I've just received my K2 and have downloaded my first book.  When I hit the next page button, the screen goes black for a split second and then the next page appears.  Is this a normal occurrence?  There's no problem with the text when it comes on, it's more of an annoyance.  I don't know anyone else with a Kindle, so I can't refer to another user.  Please advise if I should contact Amazon before it's too late.


----------



## Linjeakel (Mar 17, 2010)

LOL - I had to go check my Kindle to see what it actually does! It goes into negative momentarily - black screen, white text. It's perfectly normal, but you obviously get used to it - I apparently don't notice it enough to actually remember what it does.


----------



## LauraB (Nov 23, 2008)

I think of it like that moment when you turn the page in a paper book, and for just a short moment you can't read the words.


----------



## Kathy (Nov 5, 2008)

Same here. I had to go look at mine to see. You really do get use to it quickly.


----------



## NogDog (May 1, 2009)

FYI, it's a technique they use to avoid "ghost" images of text from the preceding page. The e-ink screen is actually composed of thousands (millions?) of little charged spheres that are half black and half white, and when the screen controller tells them to "roll over", it does not get 100% obedience, so to speak. By flipping the screen black then white before displaying the new text, it avoids the ghosting that would otherwise occur.


----------



## BrentG13 (Jun 24, 2010)

Thanks everyone for the quick responses.  Especially, NogDog, I'm a man of science (Chemist) and appreciated the deeper explaination.  I'll call off the hounds at Amazon headquarters!


----------



## lovesangelrn (Dec 28, 2009)

NogDog said:


> FYI, it's a technique they use to avoid "ghost" images of text from the preceding page. The e-ink screen is actually composed of thousands (millions?) of little charged spheres that are half black and half white, and when the screen controller tells them to "roll over", it does not get 100% obedience, so to speak. By flipping the screen black then white before displaying the new text, it avoids the ghosting that would otherwise occur.

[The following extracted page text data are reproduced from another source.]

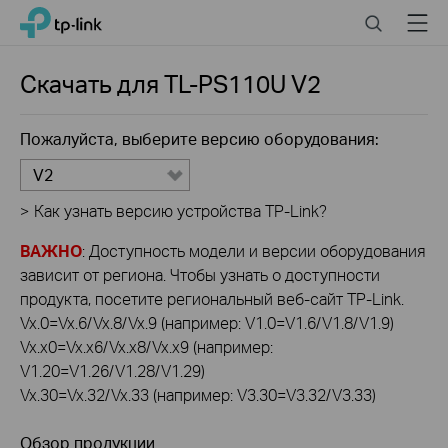
Click
Search
Menu
TP-Link, Reliably Smart
to
skip
the
Скачать для
TL-PS110U
V2
navigation
bar
Пожалуйста, выберите версию оборудования:
V2
>
Как узнать версию устройства TP-Link?
ВАЖНО
: Доступность модели и версии оборудования
зависит от региона. Чтобы узнать о доступности
продукта, посетите региональный веб-сайт TP-Link.
Vx.0=Vx.6/Vx.8/Vx.9 (например: V1.0=V1.6/V1.8/V1.9)
Vx.x0=Vx.x6/Vx.x8/Vx.x9 (например:
V1.20=V1.26/V1.28/V1.29)
Vx.30=Vx.32/Vx.33 (например: V3.30=V3.32/V3.33)
Обзор продукции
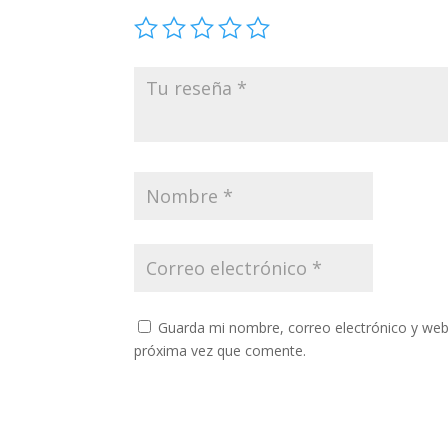
Guarda mi nombre, correo electrónico y web
próxima vez que comente.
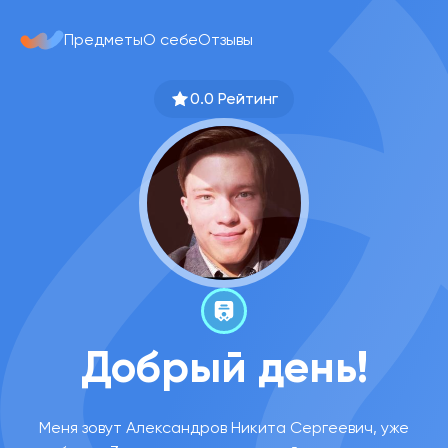
Предметы
О себе
Отзывы
0.0 Рейтинг
Добрый день!
Меня зовут Александров Никита Сергеевич, уже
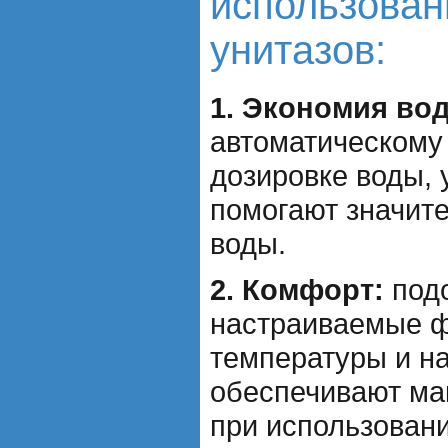
использован
унитазов:
1. Экономия во
автоматическому
дозировке воды,
помогают значите
воды.
2. Комфорт:
подо
настраиваемые ф
температуры и н
обеспечивают м
при использовани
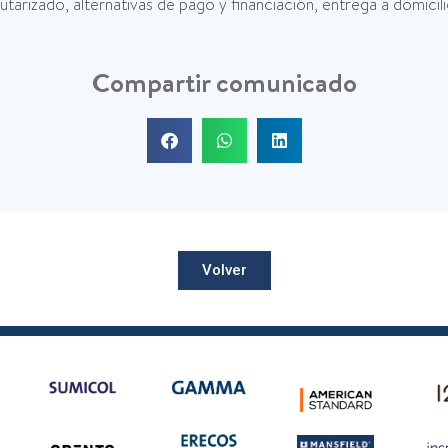
arizado, alternativas de pago y financiación, entrega a domicilio
Compartir comunicado
Volver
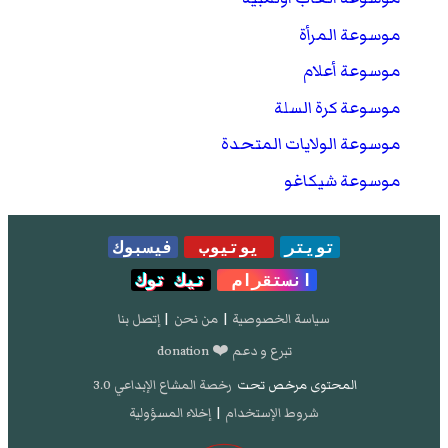
موسوعة المرأة
موسوعة أعلام
موسوعة كرة السلة
موسوعة الولايات المتحدة
موسوعة شيكاغو
تويتر
يوتيوب
فيسبوك
انستقرام
تيك توك
سياسة الخصوصية
|
من نحن
|
إتصل بنا
تبرع و دعم ❤️ donation
المحتوى مرخص تحت
رخصة المشاع الإبداعي 3.0
شروط الإستخدام
|
إخلاء المسؤولية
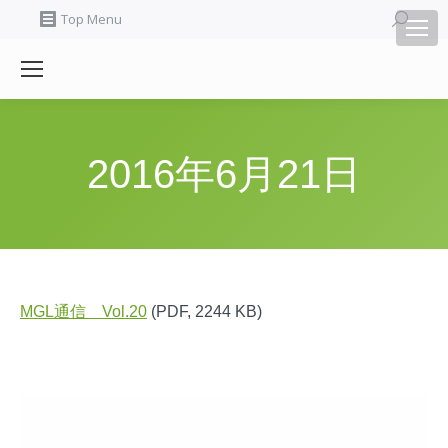
Search:
Top Menu
2016年6月21日
MGL通信 Vol.20
(PDF, 2244 KB)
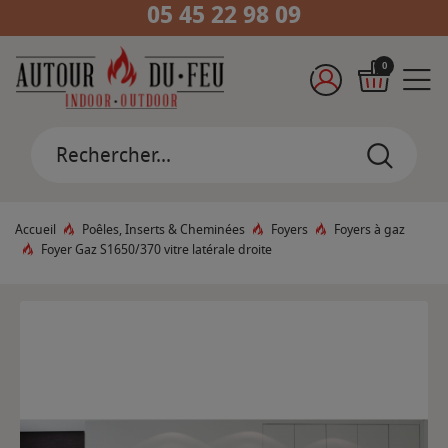
05 45 22 98 09
0
Accueil
Poêles, Inserts & Cheminées
Foyers
Foyers à gaz
Foyer Gaz S1650/370 vitre latérale droite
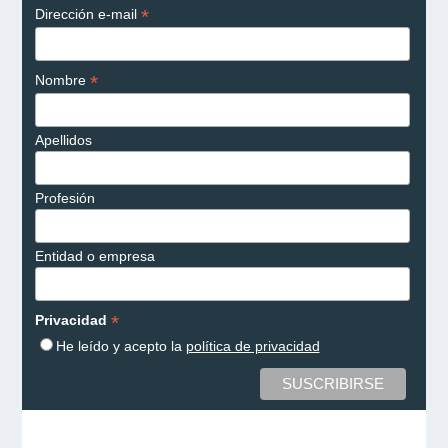
*
Dirección e-mail
*
Nombre
Apellidos
Profesión
Entidad o empresa
*
Privacidad
He leído y acepto la
política de privacidad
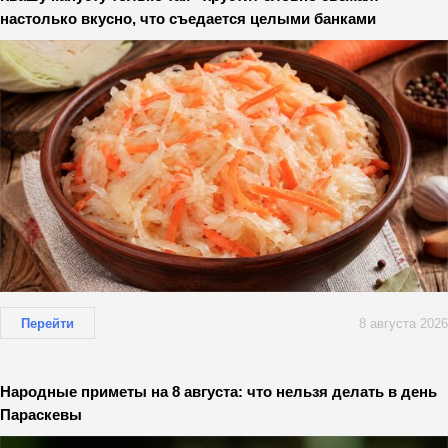
настолько вкусно, что съедается целыми банками
Перейти
8 августа 2026
Народные приметы на 8 августа: что нельзя делать в день
Параскевы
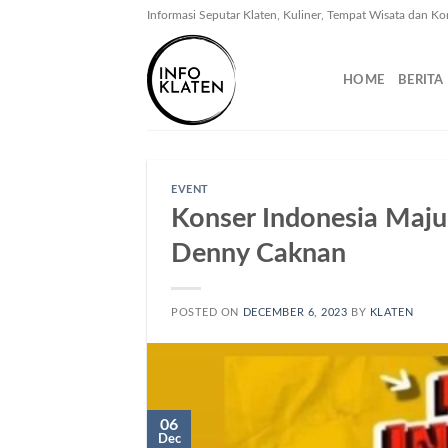
Skip
Informasi Seputar Klaten, Kuliner, Tempat Wisata dan Ko
to
content
HOME
BERITA
EVENT
Konser Indonesia Maju
Denny Caknan
POSTED ON
DECEMBER 6, 2023
BY
KLATEN
06
Dec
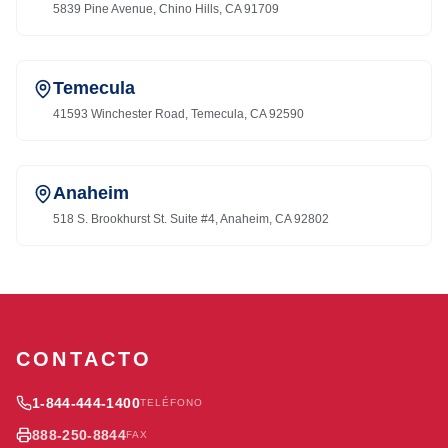
5839 Pine Avenue, Chino Hills, CA 91709
Temecula
41593 Winchester Road, Temecula, CA 92590
Anaheim
518 S. Brookhurst St. Suite #4, Anaheim, CA 92802
CONTACTO
1-844-444-1400
TELÉFONO
888-250-8844
FAX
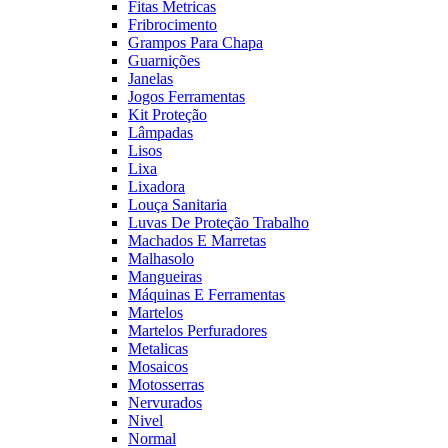
Fitas Metricas
Fribrocimento
Grampos Para Chapa
Guarnições
Janelas
Jogos Ferramentas
Kit Proteção
Lâmpadas
Lisos
Lixa
Lixadora
Louça Sanitaria
Luvas De Proteção Trabalho
Machados E Marretas
Malhasolo
Mangueiras
Máquinas E Ferramentas
Martelos
Martelos Perfuradores
Metalicas
Mosaicos
Motosserras
Nervurados
Nivel
Normal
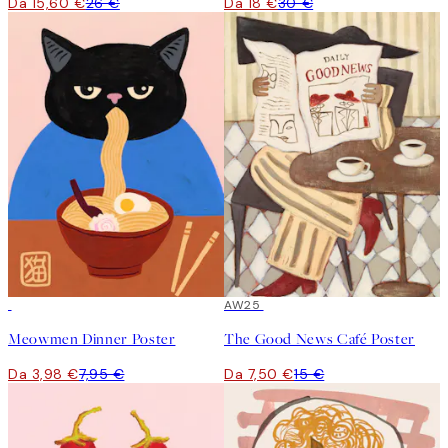
Da 15,60 €
26 €
Da 18 €
30 €
50%*
50%*
AW25
Meowmen Dinner Poster
The Good News Café Poster
Da 3,98 €
7,95 €
Da 7,50 €
15 €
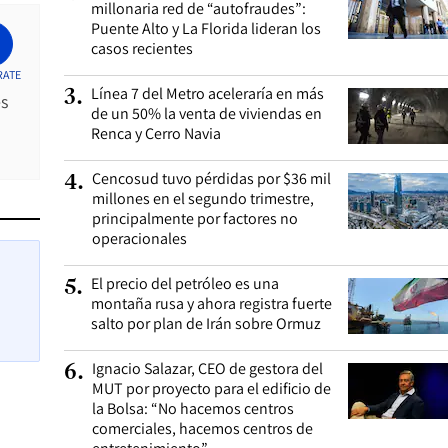
millonaria red de “autofraudes”:
Puente Alto y La Florida lideran los
casos recientes
RATE
Línea 7 del Metro aceleraría en más
3
.
es
de un 50% la venta de viviendas en
Renca y Cerro Navia
Cencosud tuvo pérdidas por $36 mil
4
.
millones en el segundo trimestre,
principalmente por factores no
operacionales
El precio del petróleo es una
5
.
montaña rusa y ahora registra fuerte
salto por plan de Irán sobre Ormuz
Ignacio Salazar, CEO de gestora del
6
.
MUT por proyecto para el edificio de
la Bolsa: “No hacemos centros
comerciales, hacemos centros de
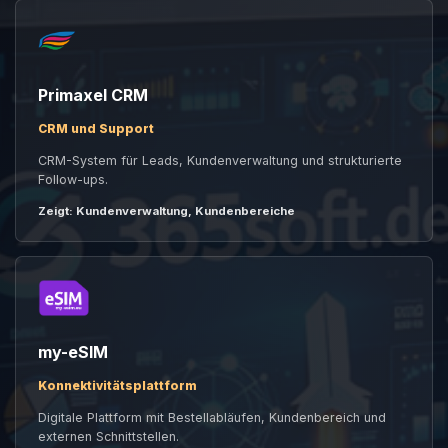
Primaxel CRM
CRM und Support
CRM-System für Leads, Kundenverwaltung und strukturierte
Follow-ups.
Zeigt: Kundenverwaltung, Kundenbereiche
my-eSIM
Konnektivitätsplattform
Digitale Plattform mit Bestellabläufen, Kundenbereich und
externen Schnittstellen.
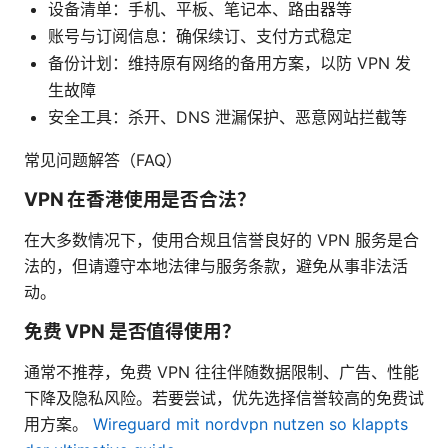
设备清单：手机、平板、笔记本、路由器等
账号与订阅信息：确保续订、支付方式稳定
备份计划：维持原有网络的备用方案，以防 VPN 发
生故障
安全工具：杀开、DNS 泄漏保护、恶意网站拦截等
常见问题解答（FAQ）
VPN 在香港使用是否合法？
在大多数情况下，使用合规且信誉良好的 VPN 服务是合
法的，但请遵守本地法律与服务条款，避免从事非法活
动。
免费 VPN 是否值得使用？
通常不推荐，免费 VPN 往往伴随数据限制、广告、性能
下降及隐私风险。若要尝试，优先选择信誉较高的免费试
用方案。
Wireguard mit nordvpn nutzen so klappts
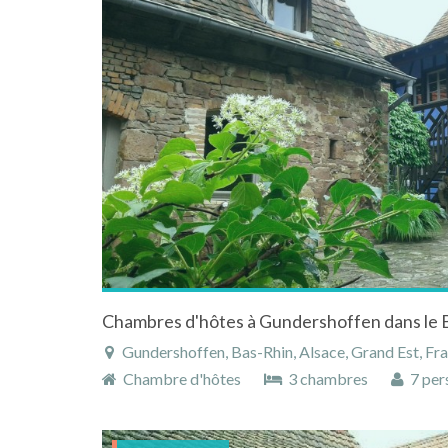
Gundershoffen, Bas-Rhin, Alsace, Grand Est, Fr
Chambre d'hôtes
3 chambres
7 per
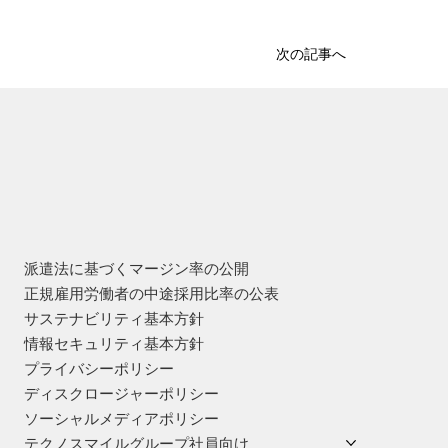
次の記事へ
派遣法に基づくマージン率の公開
正規雇用労働者の中途採用比率の公表
サステナビリティ基本方針
情報セキュリティ基本方針
プライバシーポリシー
ディスクロージャーポリシー
ソーシャルメディアポリシー
テクノスマイルグループ社員向け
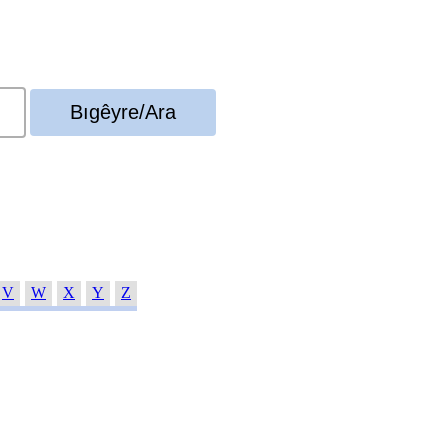
V
W
X
Y
Z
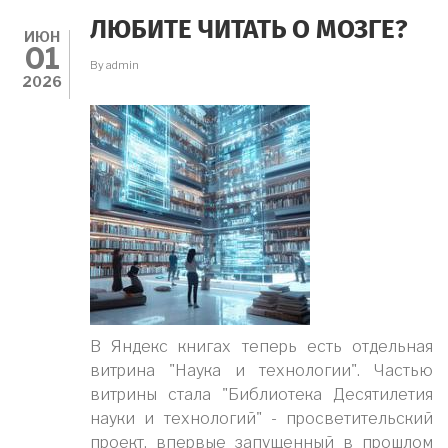
СКОЛТЕХЕ
ПРОШЕЛ
ЛЮБИТЕ ЧИТАТЬ О МОЗГЕ?
XIV
ИЮН
01
ВСЕРОССИЙСКИЙ
By
admin
СЪЕЗД
2026
СМУ
И
СНО
В Яндекс книгах теперь есть отдельная
витрина "Наука и технологии". Частью
витрины стала "Библиотека Десятилетия
науки и технологий" - просветительский
проект, впервые запущенный в прошлом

While I knew this, I've never been able to explain it to people that I show off my kindle to.....simple decription that I been using to describe e-ink..."an advanced etch-a-stetch"


----------



## NogDog (May 1, 2009)

lovesangelrn said:


> While I knew this, I've never been able to explain it to people that I show off my kindle to.....simple decription that I been using to describe e-ink..."an advanced etch-a-stetch"


Yeah: it's sort of like shaking your Etch-a-Sketch before starting a new drawing, though the analogy breaks down if you get too far down into the details...but I suppose that's true of most analogies.


----------



## telracs (Jul 12, 2009)

NogDog said:


> Yeah: it's sort of like shaking your Etch-a-Sketch before starting a new drawing, though the analogy breaks down if you get too far down into the details...but I suppose that's true of most analogies.


Yeah, be careful, we don't want people to start shaking their kindles to get rid of the dead authors.


----------



## NogDog (May 1, 2009)

scarlet said:


> Yeah, be careful, we don't want people to start shaking their kindles to get rid of the dead authors.


Do you know for sure that it doesn't work? (_I.e.:_ have you already tried it?)


----------



## telracs (Jul 12, 2009)

NogDog said:


> Do you know for sure that it doesn't work? (_I.e.:_ have you already tried it?)


No, I avoid shaking most electronics.


----------



## izzy (Jun 12, 2010)

Just tested it. Doesn't work darn too bad. The knob to move around on the kindle reminds me of an etch-a-sketch now.


----------